Apr 26, 2010, 12:14 PM
We are once again compelled to remind our colleagues in the journalism profession to always ensure and maintain professionalism in the way we operate as journalists.
Almost night after night on our television screens we see those accused of various crimes paraded before the television cameras on GRTS.
These people are merely accused of having broken the law, yet they are shown in handcuffs being led by police to the courts or at police stations.
It is the fundamental right of any person accused of a crime to be considered innocent until proven guilty. This we have been saying numberless times.
These people should be allowed to cover their faces if they so wish to do so, and be judged only by the courts of the land rather than by the television cameras.
Whether we say it or not, what is happening at the moment is trial by media. If these people are later found to be innocent their faces may still remain burned in the memories of some in relation to whatever crime they were accused of, and this is unfair. It is a breach of their rights and a threat to their good name.

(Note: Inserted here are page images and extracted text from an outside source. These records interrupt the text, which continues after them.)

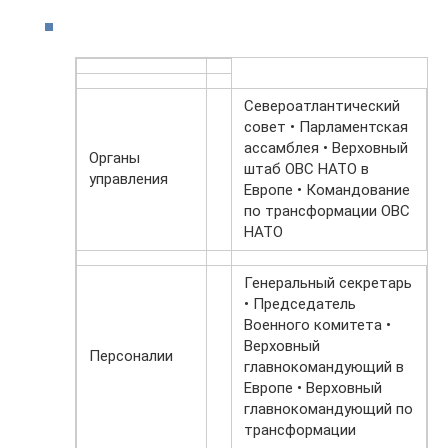
Североатлантический
совет • Парламентская
ассамблея • Верховный
Органы
штаб ОВС НАТО в
управления
Европе • Командование
по трансформации ОВС
НАТО
Генеральный секретарь
• Председатель
Военного комитета •
Верховный
Персоналии
главнокомандующий в
Европе • Верховный
главнокомандующий по
трансформации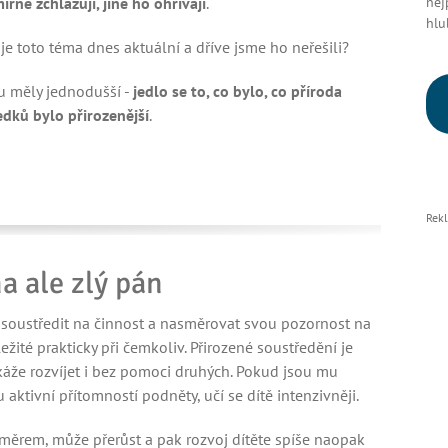
írně zchlazují, jiné ho ohřívají
.
nej
hlu
 toto téma dnes aktuální a dříve jsme ho neřešili?
du měly jednodušší -
jedlo se to, co bylo, co příroda
edků bylo přirozenější
.
Rek
a ale zlý pán
soustředit na činnost a nasměrovat svou pozornost na
ležité prakticky při čemkoliv. Přirozené soustředění je
áže rozvíjet i bez pomoci druhých. Pokud jsou mu
 aktivní přítomností podněty, učí se dítě intenzivněji.
měrem, může přerůst a pak rozvoj dítěte spíše naopak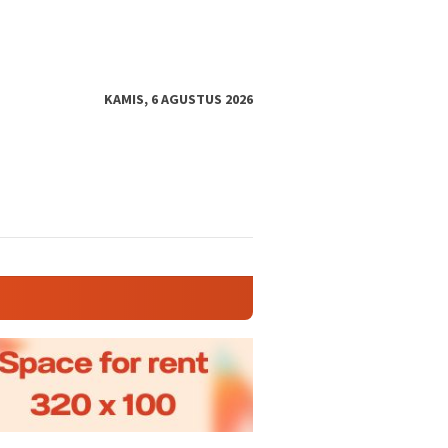
KAMIS, 6 AGUSTUS 2026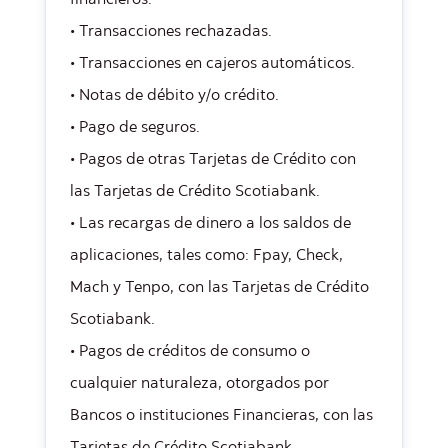
financieros.
• Transacciones rechazadas.
• Transacciones en cajeros automáticos.
• Notas de débito y/o crédito.
• Pago de seguros.
• Pagos de otras Tarjetas de Crédito con
las Tarjetas de Crédito Scotiabank.
• Las recargas de dinero a los saldos de
aplicaciones, tales como: Fpay, Check,
Mach y Tenpo, con las Tarjetas de Crédito
Scotiabank.
• Pagos de créditos de consumo o
cualquier naturaleza, otorgados por
Bancos o instituciones Financieras, con las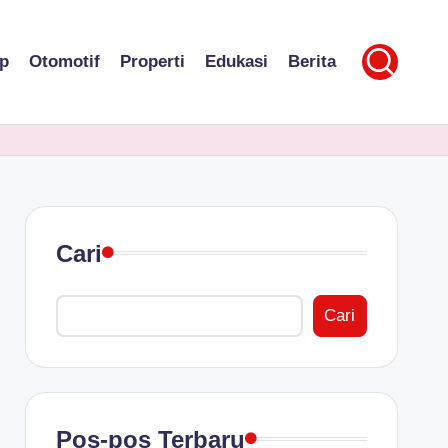
p
Otomotif
Properti
Edukasi
Berita
Cari
Cari
Pos-pos Terbaru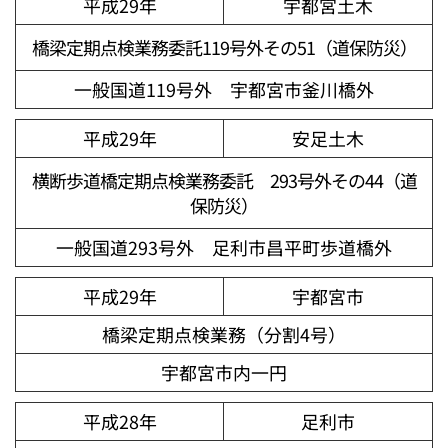
平成29年
宇都宮土木
橋梁定期点検業務委託119号外その51（道保防災）
一般国道119号外 宇都宮市釜川橋外
平成29年
安足土木
横断歩道橋定期点検業務委託 293号外その44（道
保防災）
一般国道293号外 足利市昌平町歩道橋外
平成29年
宇都宮市
橋梁定期点検業務（分割4号）
宇都宮市内一円
平成28年
足利市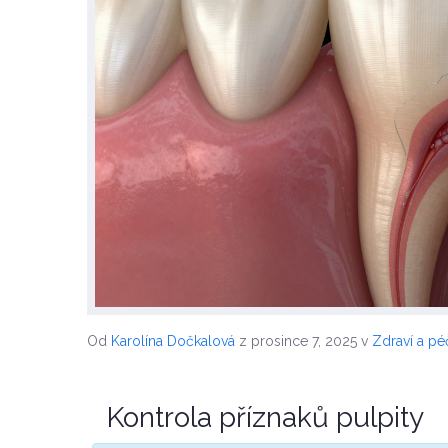
Od
Karolína Dočkalová
z prosince 7, 2025
v
Zdraví a p
Kontrola příznaků pulpity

In this country we have a judiciary and a justice system, and we must allow these people and institutions to carry out their functions.
Every person is entitled to a fair trial and considered innocent until proven guilty!
It is this right which is jeopardised when people are paraded before the cameras, before their trial is completed and while they are still only suspects in a given case.
In other countries, it is even illegal for media outlets to show people in handcuffs before their trial is completed. If they are found guilty they can be shown in handcuffs, but not before.
We must do all we can to stop this practice.
It essentially amounts to trial by media, and this is not one of the roles which the media should play in a society.
“It is better that ten guilty persons escape than one innocent suffer”.